During the early development stage GC can be determined using primers directed at common vector elements such as polyA segments or ITRs. However, it is recommended that specific primers targeted at AAV vector transgenes are used for testing the GC of GMP products, and our final fast service titer test is designed to use such a specific primer.

Q: What method is used to determine the empty shell rate for AAV samples, and what is the expected empty shell rate PackGene AAV Fast Services?

A: Viral empty shell rate can be determined using several techniques including: Analytical Ultracentrifugation (AUC), Transmission Electron Microscopy (TEM), CyroTEM, or VG TITER/CAPSID TITER. Typically, AUC, TEM and CyroTEM are not suitable for quality control and thus PackGene’s standard method for empty shell rate determination is anion chromatography HPLC. PackGene can provide additional CyroTEM and AUC analytical services wich may serve to verify results derived from anion chromatography HPLC.

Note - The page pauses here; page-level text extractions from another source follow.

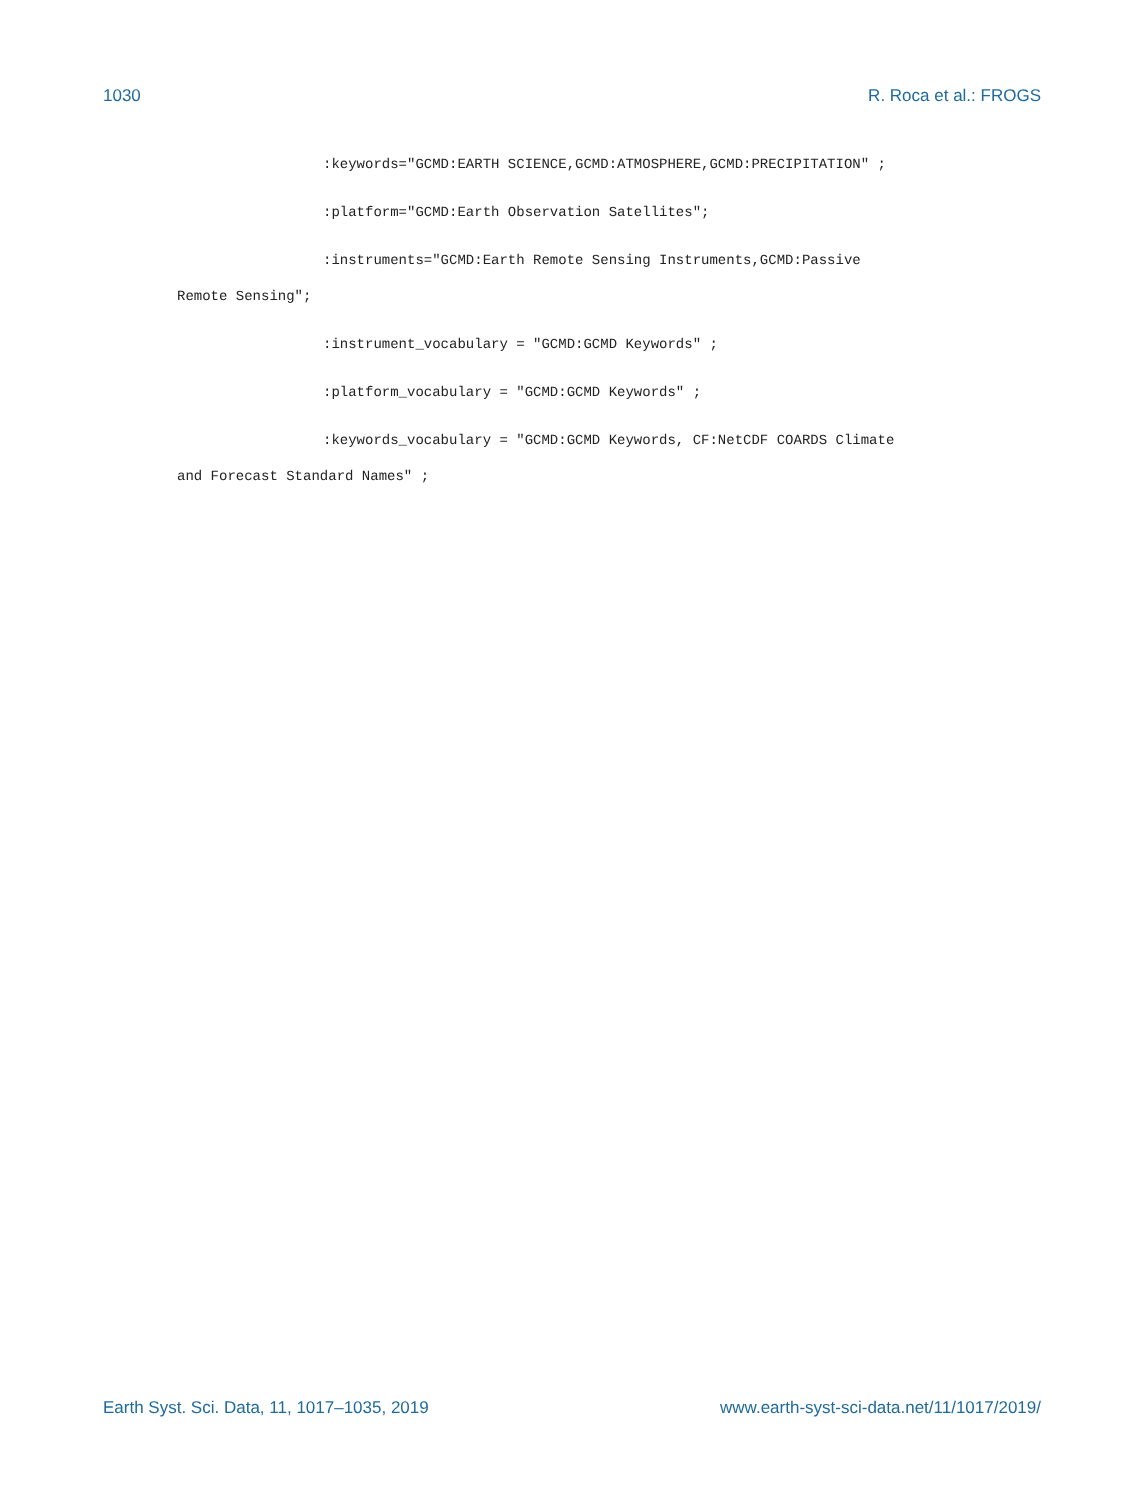1030 R. Roca et al.: FROGS
:keywords="GCMD:EARTH SCIENCE,GCMD:ATMOSPHERE,GCMD:PRECIPITATION" ;
:platform="GCMD:Earth Observation Satellites";
:instruments="GCMD:Earth Remote Sensing Instruments,GCMD:Passive
Remote Sensing";
:instrument_vocabulary = "GCMD:GCMD Keywords" ;
:platform_vocabulary = "GCMD:GCMD Keywords" ;
:keywords_vocabulary = "GCMD:GCMD Keywords, CF:NetCDF COARDS Climate
and Forecast Standard Names" ;
Earth Syst. Sci. Data, 11, 1017–1035, 2019 www.earth-syst-sci-data.net/11/1017/2019/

The expected empty shell rate for our AAV Fast Services varies across AAV serotypes. As one example, the expected empty shell rate for AAV9 generated through our AAV Fast Service is lower than 10%.

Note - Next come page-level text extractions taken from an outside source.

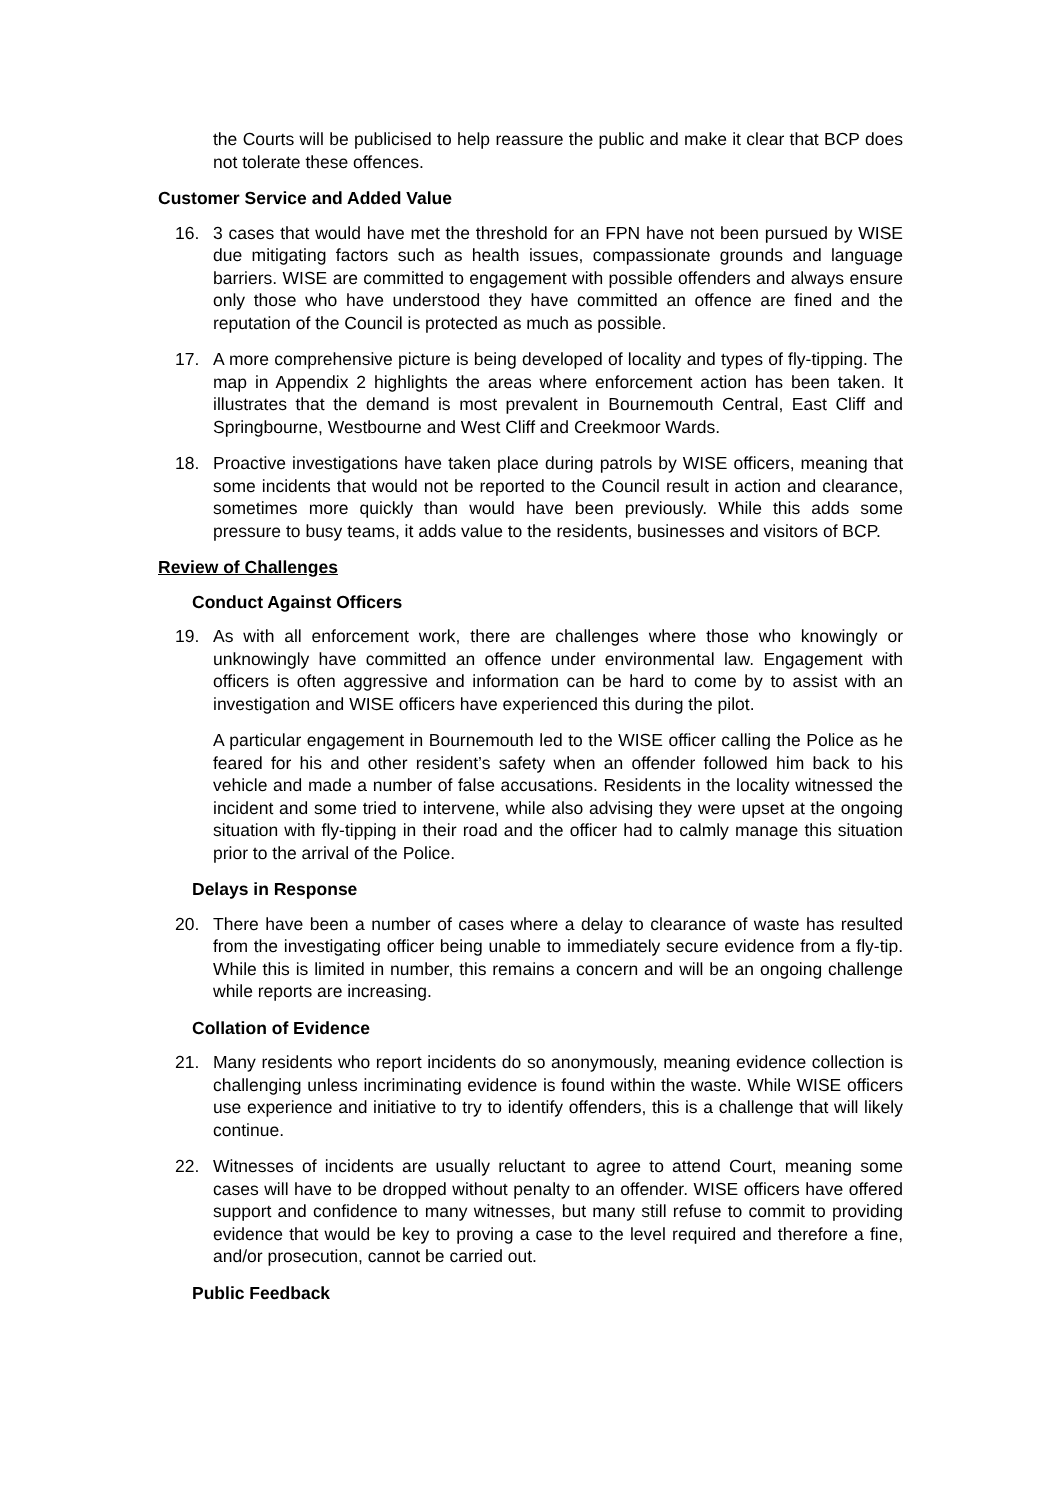the Courts will be publicised to help reassure the public and make it clear that BCP does not tolerate these offences.
Customer Service and Added Value
16. 3 cases that would have met the threshold for an FPN have not been pursued by WISE due mitigating factors such as health issues, compassionate grounds and language barriers. WISE are committed to engagement with possible offenders and always ensure only those who have understood they have committed an offence are fined and the reputation of the Council is protected as much as possible.
17. A more comprehensive picture is being developed of locality and types of fly-tipping. The map in Appendix 2 highlights the areas where enforcement action has been taken. It illustrates that the demand is most prevalent in Bournemouth Central, East Cliff and Springbourne, Westbourne and West Cliff and Creekmoor Wards.
18. Proactive investigations have taken place during patrols by WISE officers, meaning that some incidents that would not be reported to the Council result in action and clearance, sometimes more quickly than would have been previously. While this adds some pressure to busy teams, it adds value to the residents, businesses and visitors of BCP.
Review of Challenges
Conduct Against Officers
19. As with all enforcement work, there are challenges where those who knowingly or unknowingly have committed an offence under environmental law. Engagement with officers is often aggressive and information can be hard to come by to assist with an investigation and WISE officers have experienced this during the pilot.
A particular engagement in Bournemouth led to the WISE officer calling the Police as he feared for his and other resident’s safety when an offender followed him back to his vehicle and made a number of false accusations. Residents in the locality witnessed the incident and some tried to intervene, while also advising they were upset at the ongoing situation with fly-tipping in their road and the officer had to calmly manage this situation prior to the arrival of the Police.
Delays in Response
20. There have been a number of cases where a delay to clearance of waste has resulted from the investigating officer being unable to immediately secure evidence from a fly-tip. While this is limited in number, this remains a concern and will be an ongoing challenge while reports are increasing.
Collation of Evidence
21. Many residents who report incidents do so anonymously, meaning evidence collection is challenging unless incriminating evidence is found within the waste. While WISE officers use experience and initiative to try to identify offenders, this is a challenge that will likely continue.
22. Witnesses of incidents are usually reluctant to agree to attend Court, meaning some cases will have to be dropped without penalty to an offender. WISE officers have offered support and confidence to many witnesses, but many still refuse to commit to providing evidence that would be key to proving a case to the level required and therefore a fine, and/or prosecution, cannot be carried out.
Public Feedback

Q: Is the verification of the cell bank in accordance with the Chinese Pharmacopoeia 2015 Three General Principles "The Preparation and Verification Regulations of Animal Cell Matrix for the Verification of Biological Products"?

A: Yes.

Q: HIV, HBV, HCV testing, pyrogen-free tests, and wild virus tests are not in the standard quality control services list. Do these tests need to be applied?

A: The harvest liquid generated through PackGene’s AAv fast service will be broadly tested for exogenous viral elements as necessary following an evaluation of the projects process characteristics. Both the original harvest liquid and final deliverables for the AAV Fast service will be devoid of such exogenous viral elements.

Q: What does PackGene consider acceptable error or deviation ranges for standard QC analysis methods?

A: The %RSD of general biochemical methods is usually 15%-25%, the accepted standard of ddPCR is 10%, but usually the verification data is lower than 5%, and the %RSD of TCID50 is lower than 100%.

Q: Are there any requirements for the number of samples sent in batches?

A: It is recommended that the sample volume of a single commissioned express delivery is not less than 50uL to avoid the effects of freezing and thawing, evaporation, and tube wall adhesion. The recommended sample delivery volume for genome titer, plasmid DNA residue, rcAAV, etc. is more than 10ul. the recommended sample delivery volume for infection titer should is more than 20ul, and the sample delivery amount for empty shell rate testing is 5E+13vg.